──────── Material supplied ────────

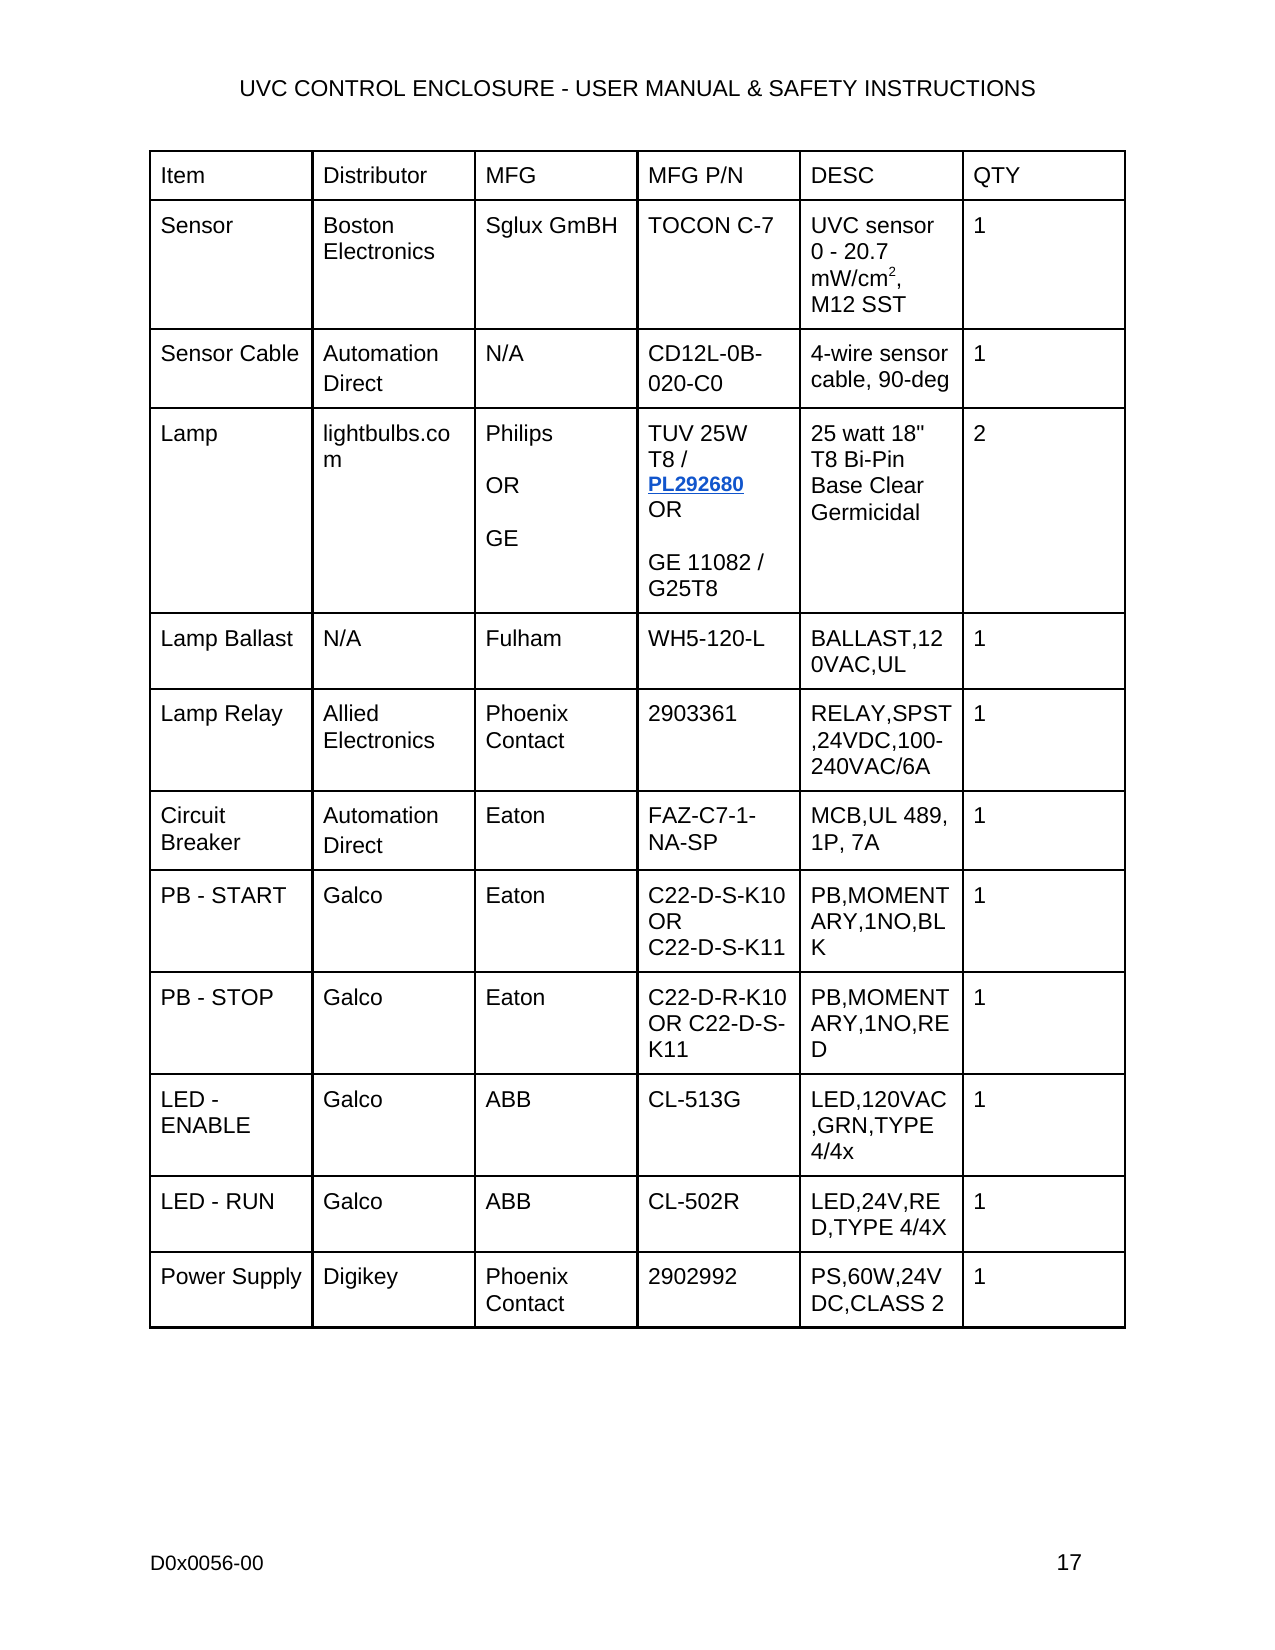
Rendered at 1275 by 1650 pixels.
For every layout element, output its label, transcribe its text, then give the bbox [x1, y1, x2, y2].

table_cell Circuit Breaker [151, 792, 311, 869]
table_cell PB - STOP [151, 973, 311, 1073]
table_cell Sensor Cable [151, 330, 311, 407]
table_cell 2 [964, 409, 1124, 612]
table_cell CL-502R [639, 1177, 799, 1251]
table_cell 25 watt 18" T8 Bi-Pin Base Clear Germicidal [801, 409, 962, 612]
table_cell Philips OR GE [476, 409, 636, 612]
table_header Item [151, 152, 311, 199]
table_cell Fulham [476, 614, 636, 688]
table_cell CD12L-0B-020-C0 [639, 330, 799, 407]
table_cell 2903361 [639, 690, 799, 790]
table_cell RELAY,SPST,24VDC,100-240VAC/6A [801, 690, 962, 790]
table_cell LED,24V,RED,TYPE 4/4X [801, 1177, 962, 1251]
table_cell Galco [314, 973, 474, 1073]
table_cell Eaton [476, 871, 636, 971]
table_cell Lamp Ballast [151, 614, 311, 688]
table_cell C22-D-R-K10 OR C22-D-S-K11 [639, 973, 799, 1073]
table_cell Boston Electronics [314, 201, 474, 328]
table_cell ABB [476, 1177, 636, 1251]
table_cell Automation Direct [314, 330, 474, 407]
table_cell WH5-120-L [639, 614, 799, 688]
table_cell 1 [964, 614, 1124, 688]
table_cell LED - ENABLE [151, 1075, 311, 1175]
table_cell 1 [964, 1253, 1124, 1326]
table_cell 1 [964, 330, 1124, 407]
table_cell 4-wire sensor cable, 90-deg [801, 330, 962, 407]
table_cell PB - START [151, 871, 311, 971]
table_cell Galco [314, 1177, 474, 1251]
table_cell TOCON C-7 [639, 201, 799, 328]
table_cell PB,MOMENTARY,1NO,RED [801, 973, 962, 1073]
table_cell FAZ-C7-1-NA-SP [639, 792, 799, 869]
table_cell C22-D-S-K10 OR C22-D-S-K11 [639, 871, 799, 971]
table_cell lightbulbs.com [314, 409, 474, 612]
table_header MFG P/N [639, 152, 799, 199]
table_cell Lamp Relay [151, 690, 311, 790]
table_cell TUV 25W T8 / PL292680 OR GE 11082 / G25T8 [639, 409, 799, 612]
table_cell Digikey [314, 1253, 474, 1326]
table_cell Galco [314, 871, 474, 971]
table_cell Sglux GmBH [476, 201, 636, 328]
table_cell ABB [476, 1075, 636, 1175]
table_cell Phoenix Contact [476, 690, 636, 790]
table_cell CL-513G [639, 1075, 799, 1175]
table_cell UVC sensor 0 - 20.7 mW/cm2, M12 SST [801, 201, 962, 328]
table_cell 1 [964, 1177, 1124, 1251]
table_cell Lamp [151, 409, 311, 612]
table_cell Power Supply [151, 1253, 311, 1326]
table_cell Galco [314, 1075, 474, 1175]
table_header QTY [964, 152, 1124, 199]
table_cell Sensor [151, 201, 311, 328]
table_cell LED,120VAC,GRN,TYPE 4/4x [801, 1075, 962, 1175]
table_cell Eaton [476, 792, 636, 869]
table_cell N/A [314, 614, 474, 688]
table_cell 1 [964, 1075, 1124, 1175]
table_cell 1 [964, 871, 1124, 971]
table_cell 1 [964, 201, 1124, 328]
table_cell 1 [964, 973, 1124, 1073]
table_cell 2902992 [639, 1253, 799, 1326]
table_header MFG [476, 152, 636, 199]
table_cell N/A [476, 330, 636, 407]
table_cell Phoenix Contact [476, 1253, 636, 1326]
table_header DESC [801, 152, 962, 199]
table_cell BALLAST,120VAC,UL [801, 614, 962, 688]
table_cell LED - RUN [151, 1177, 311, 1251]
table_cell Automation Direct [314, 792, 474, 869]
table_cell Eaton [476, 973, 636, 1073]
table_cell 1 [964, 792, 1124, 869]
table_cell PS,60W,24VDC,CLASS 2 [801, 1253, 962, 1326]
table_header Distributor [314, 152, 474, 199]
table_cell MCB,UL 489, 1P, 7A [801, 792, 962, 869]
table_cell PB,MOMENTARY,1NO,BLK [801, 871, 962, 971]
table_cell Allied Electronics [314, 690, 474, 790]
table_cell 1 [964, 690, 1124, 790]
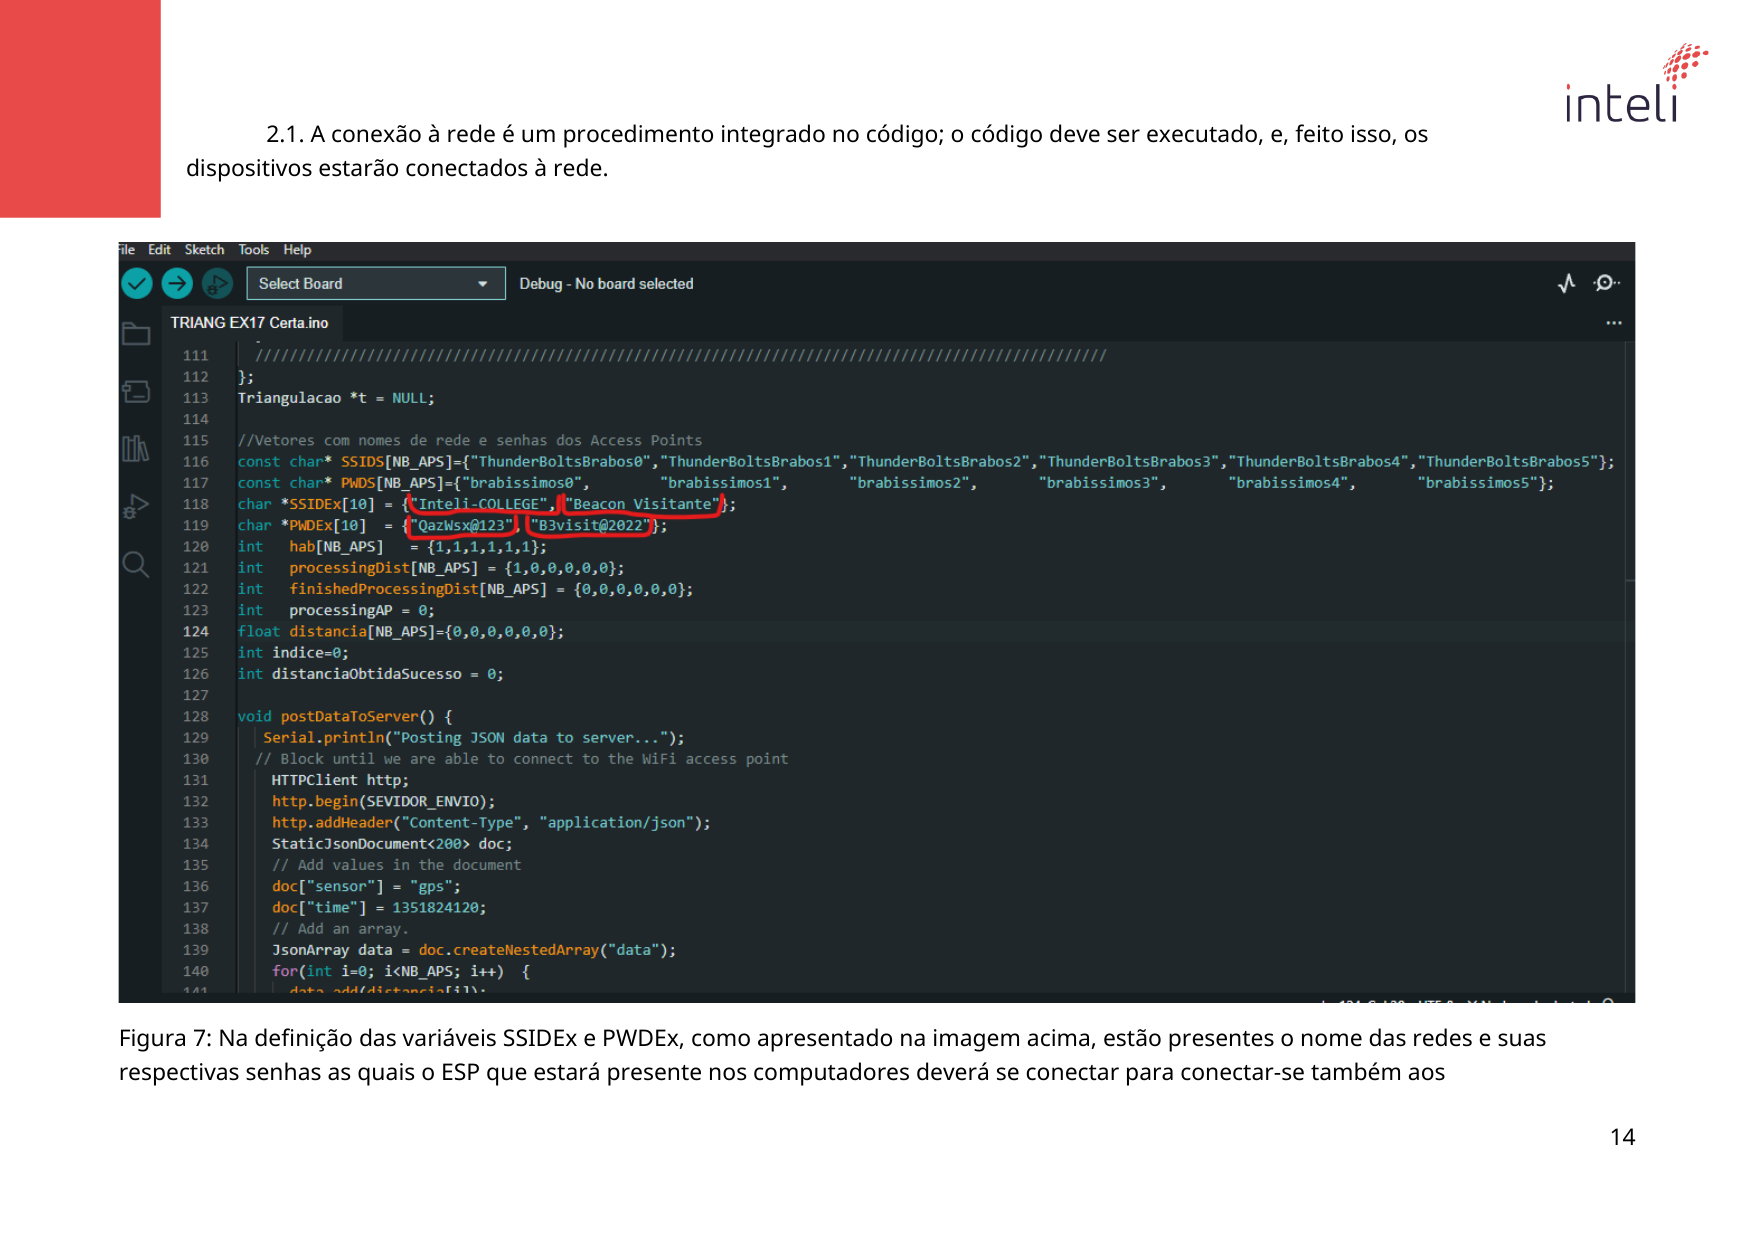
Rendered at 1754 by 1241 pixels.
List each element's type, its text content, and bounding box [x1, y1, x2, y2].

────────

• _Set exercise_:
Repeat the rows word for word, starting at the line containing "table_cell Circuit Breaker" and ending after the line containing "table_cell C22-D-R-K10 OR".

• _Output_:
table_cell Circuit Breaker [151, 792, 311, 869]
table_cell PB - STOP [151, 973, 311, 1073]
table_cell Sensor Cable [151, 330, 311, 407]
table_cell 2 [964, 409, 1124, 612]
table_cell CL-502R [639, 1177, 799, 1251]
table_cell 25 watt 18" T8 Bi-Pin Base Clear Germicidal [801, 409, 962, 612]
table_cell Philips OR GE [476, 409, 636, 612]
table_header Item [151, 152, 311, 199]
table_cell Fulham [476, 614, 636, 688]
table_cell CD12L-0B-020-C0 [639, 330, 799, 407]
table_cell 2903361 [639, 690, 799, 790]
table_cell RELAY,SPST,24VDC,100-240VAC/6A [801, 690, 962, 790]
table_cell LED,24V,RED,TYPE 4/4X [801, 1177, 962, 1251]
table_cell Galco [314, 973, 474, 1073]
table_cell Eaton [476, 871, 636, 971]
table_cell Lamp Ballast [151, 614, 311, 688]
table_cell C22-D-R-K10 OR C22-D-S-K11 [639, 973, 799, 1073]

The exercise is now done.